Screen scraping is a problem that has vexed website owners since the early days of e-commerce – how to make valuable content available to users and customers, but prevent competitors from accessing such content for commercial purposes. Even in the advent of social media, mobile commerce, and advanced software, the issue remains relevant to today’s companies, as evidenced by the craigslist’s victory this past week against an aggregator that had formerly scraped its user postings.
An ongoing dispute from this past winter that we have been watching has raised these long-standing issues anew.
Heritage Auctions, a major auction house that specializes in rare coins, entertainment memorabilia and natural historical items, has brought a multi-count suit against Christie’s, alleging that its competitor scraped millions of proprietary and copyrighted photos and listings from Heritage’s website and reposted them on its own subscriber-only auction site Collectrium. (Heritage Capital Corp. v. Christie’s, Inc., No. 16-03404 (N.D. Tex. filed Dec. 9, 2016)). Plaintiffs claim that Collectrium removed copyright notices from the original listings and photos and ported the data onto its own site, thereby saving significant costs from producing similar listings or paying licensing fees and allegedly causing harm to Heritage in additional IT-related costs and diverted or lost business.
Heritage’s website use agreement contained typical provisions restricting commercial use of the listings, unauthorized access or any automated collection of listings through “database scraping” of its website. Heritage claims it suspended multiple fake accounts associated with defendants after it discovered such accounts had scraped millions of listings in 2016. Such data allegedly included active as well as past listings, which may be valuable for users wishing to ascertain the market price for a certain collectible.
Plaintiffs brought a host of claims typically associated with scraping disputes, including: copyright infringement, Computer Fraud and Abuse Act (CFAA) unauthorized access claims, DMCA anticircumvention claims, as well as related state law breach of contract (i.e., the website use agreement) and trespass claims.
Collectrium contends that its software and searchable auction database, like well-known airline or hotel price websites and apps, merely aggregates publicly available data to create a comprehensive resource for collectors to “benchmark the value of their collections and assess markets in a single experience” (and that each listing provides a link back to the originating auction house). The defendants stress that the Collectrium database is “not an aggregation of listings from auction houses,” rather Collectrium simply reviews publicly available data from auction houses “to extract historical facts surrounding prior auctions” to create a certain searchable format (along with its own custom analytics) about collectibles across the industry. In fact, in its defense, the defendants have contended that its incorporation of prior listings to create a valuation research tool for collectors is transformative and a fair use.
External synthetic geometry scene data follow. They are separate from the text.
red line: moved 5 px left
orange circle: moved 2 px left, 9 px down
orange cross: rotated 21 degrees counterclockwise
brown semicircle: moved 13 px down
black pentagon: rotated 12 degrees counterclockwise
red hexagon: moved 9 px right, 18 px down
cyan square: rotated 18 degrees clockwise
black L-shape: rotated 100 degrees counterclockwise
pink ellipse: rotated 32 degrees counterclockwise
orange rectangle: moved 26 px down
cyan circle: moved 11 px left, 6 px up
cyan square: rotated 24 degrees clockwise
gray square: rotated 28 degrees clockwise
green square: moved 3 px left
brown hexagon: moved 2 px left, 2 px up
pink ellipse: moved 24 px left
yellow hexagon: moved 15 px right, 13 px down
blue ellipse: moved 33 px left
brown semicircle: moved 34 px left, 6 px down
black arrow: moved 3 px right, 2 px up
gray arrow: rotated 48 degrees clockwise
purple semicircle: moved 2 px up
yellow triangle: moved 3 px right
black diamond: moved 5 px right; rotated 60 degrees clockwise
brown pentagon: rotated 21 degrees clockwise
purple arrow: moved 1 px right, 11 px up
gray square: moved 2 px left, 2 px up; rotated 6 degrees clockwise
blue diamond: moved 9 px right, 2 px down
Defendants filed a motion to dismiss and compel arbitration based upon the terms of Heritage’s website user agreement. Defendants argue that the complaint alleged defendants registered accounts on Heritage’s website and thus agreed to be bound by the site’s terms, which contain a purportedly broad arbitration clause.
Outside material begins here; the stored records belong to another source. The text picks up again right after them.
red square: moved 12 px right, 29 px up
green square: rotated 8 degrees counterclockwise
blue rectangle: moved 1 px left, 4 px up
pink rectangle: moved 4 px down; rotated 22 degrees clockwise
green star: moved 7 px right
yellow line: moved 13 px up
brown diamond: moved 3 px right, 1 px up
Subsequently, the plaintiffs filed a motion for a preliminary injunction barring defendants and their agents from accessing and scraping data from the Heritage website and publishing any data obtained from the site, and destroying all copies of plaintiffs’ data taken from its site. In short, Heritage claims it will likely succeed on its copyright claims based upon side-by-side comparisons to listings on Collectrium and on its CFAA claim because defendants allegedly knew their scraping activity was unauthorized based upon the site terms, defendant’s IP randomization efforts to cover their tracks and defendants’ opening of new accounts using false names after original ones were suspended by Heritage. In its opposition, defendants claim that Christie’s and the plaintiffs are not direct competitors as they operate in different categories, and that, contrary to plaintiff’s claims, Collectrium drives traffic to plaintiffs’ website, as users are directed back to Heritage’s site when researching a Heritage item. Moreover, defendants claim that a preliminary injunction is not warranted because it had already removed plaintiffs’ listings from the Collectrium database when the suit was commenced and removed additional items that were “mistakenly missed” upon the first pass, thus making preliminary relief unnecessary. Interestingly, to rebut the merits of plaintiff’s copyright claims, defendants argue that plaintiffs impliedly licensed their website content because none of the allegedly infringing content came from portions of the website excluded by a robots.txt file directing crawlers not scrape those pages.
Despite the relative maturity of internet commerce, the law on scraping remains undeveloped and often has not provided clear remedies for certain spidering activities. Still, Heritage’s copyright infringement claims based upon defendant’s alleged copying of listings previously registered with the Copyright Office would likely be on clearer footing than the other asserted causes of action (though, defendants have claimed fair use and have attempted to rebut the validity of those copyright registrations). It remains to be seen if the parties will reach a resolution or whether the matter will go to arbitration or stay in federal court.
UPDATE: Subsequently, the court granted defendant’s motion to compel arbitration based upon Heritage’s website use agreement.